Die Alarmpläne für Chemieunfälle der Technischen Universität (TU) Harburg taugen anscheinend nichts. Nun liegen elf Personen im Krankenhaus, fünf davon lagen zeitweise auf der Intensivstation. Denn niemand hat die Feuerwehr angerufen, die womöglich Schlimmeres hätte verhindern können.
In einer Laborhalle führten am Dienstagmittag vier Studenten und ein Mitarbeiter der TU einen Versuch durch. Als sie zwei Gefäße in den Schrank zurückräumen wollten, fielen diese herunter und zerbrachen - austrat die giftige Chemikalie Acetonitril (siehe Kasten).
Diese Gefahr haben die Studierenden und der Mitarbeiter unterschätzt, sagt TU-Sprecher Rüdiger Bendlin: "Sie haben im ersten Schreck das alles zusammengefegt und einige Lappen darauf geworfen." Danach hätten sie weitere Mitarbeiter des Labors kontaktiert. Die Beteiligten und ein zugezogener Altstoffexperte erkannten jedoch erst nach und nach, was für Gefahren von der Chemikalie ausgehen. Ein weiterer Professor schickte die Beteiligten sicherheitshalber ins Krankenhaus.

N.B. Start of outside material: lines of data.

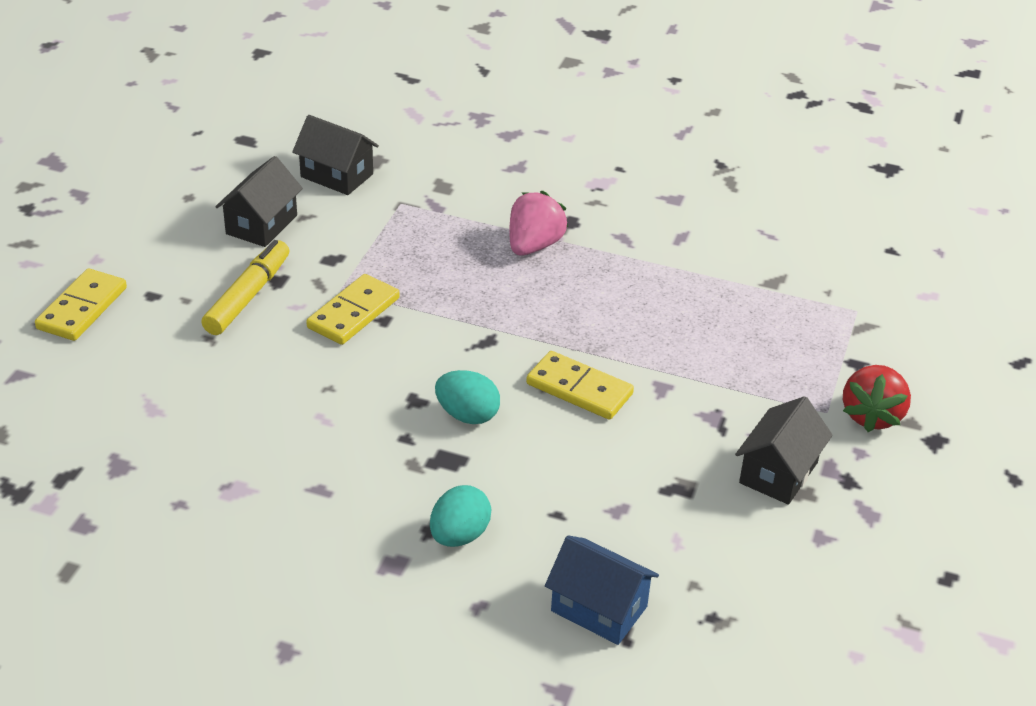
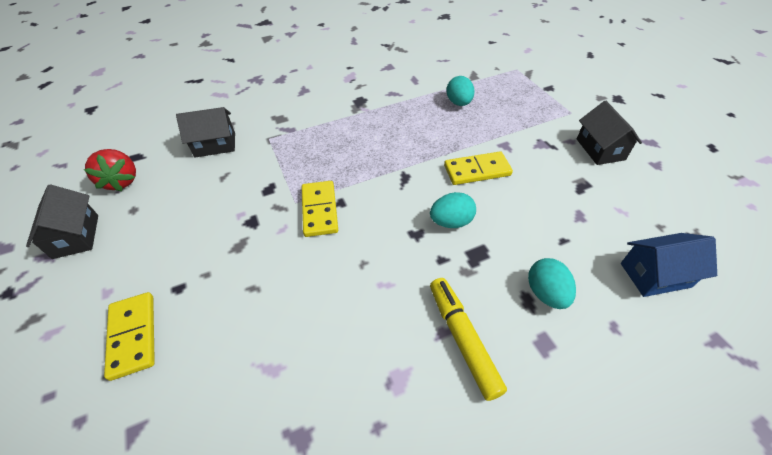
camera: 40 degrees left, 10 degrees up
(247, 296) = (245, 244): yellow marker -> yellow marker (462, 339)
(261, 224) = (202, 196): black house -> black house (76, 236)
(534, 245) = (361, 119): pink strawberry -> none
(689, 303) = (459, 103): none -> turquoise egg
(872, 415) = (586, 103): red strawberry -> red strawberry (122, 181)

ist ein gebräuchliches Lösungsmittel im Labor.
Es wird in der chemischen Analytik und der technischen Chemie verwendet.
Die farblose Chemikalie riecht leicht süßlich und ist hochgefährlich.
Sie kann Atemwege und Schleimhäute reizen, aber auch zu Herzrhythmusstörungen oder Bewusstseinsstörungen führen.

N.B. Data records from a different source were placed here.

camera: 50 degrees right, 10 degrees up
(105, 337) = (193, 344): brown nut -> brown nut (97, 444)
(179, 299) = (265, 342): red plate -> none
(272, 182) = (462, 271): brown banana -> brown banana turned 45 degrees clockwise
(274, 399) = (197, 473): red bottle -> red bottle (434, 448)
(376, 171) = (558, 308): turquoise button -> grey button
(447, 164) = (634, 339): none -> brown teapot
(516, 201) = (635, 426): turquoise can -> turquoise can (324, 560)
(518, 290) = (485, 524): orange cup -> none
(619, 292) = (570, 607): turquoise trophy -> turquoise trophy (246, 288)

Ebenso können ähnliche Vergiftungserscheinungen wie bei Blausäure auftreten.
"Man hätte auch gemeinsam entscheiden können, wir rufen die Feuerwehr hinzu, weil wir hier einen Unfall und kein Malheur haben", räumt Bentlin ein, "dies ist in dieser Form nicht passiert. Das war ein Fehler."
Eigentlich gibt es einen Alarmplan für Unfälle: Sobald eine nicht klar definierte Menge an toxischer Flüssigkeit austritt, muss die Feuerwehr benachrichtigt werden. Das tat aber niemand. "Wir sind auf Eigeninitiative tätig geworden", sagt Hendrik Frese von der Feuerwehr, "weil der genaue Unfallhergang für uns unklar war." Die Feuerwehr wurde nämlich nicht von der Uni alarmiert, sondern vom Krankenhaus. Der behandelnde Arzt wollte von der Feuerwehr Informationen über das Gift erhalten - die wusste von dem Unfall bis dato nichts.
Gefährlich ist die Lücke zwischen Unfall und Feuerwehreinsatz: Die Gefäße zerbrachen um die Mittagszeit, die Feuerwehr rückte um kurz nach 19 Uhr aus. So kamen weitere sechs Menschen mit dem Gift in Berührung, denn niemand verschloss das Labor. Bei einer Messung am Abend lag der toxische Wert im Labor noch weit über dem maximal zulässigen.
Die Hochschule versichert, nun mit allen Konsequenzen, den Fehler in der Alarmkette aufklären zu wollen. Die Schränke mit den Giftstoffen seien dafür gesichert, mit Luft abgesaugt zu werden, aber eben nicht um ein Herunterfallen aufzufangen. Auch erhalte jeder Student vor dem Laborpraktikum eine Einweisung in das Labor.
Die Versuchshalle an der TU ist mittlerweile wieder von der Feuerwehr freigegeben. Auch die Studenten und Unimitarbeiter sind noch einmal mit dem Schrecken davon gekommen und müssen nur noch zur Überwachung im Krankenhaus bleiben.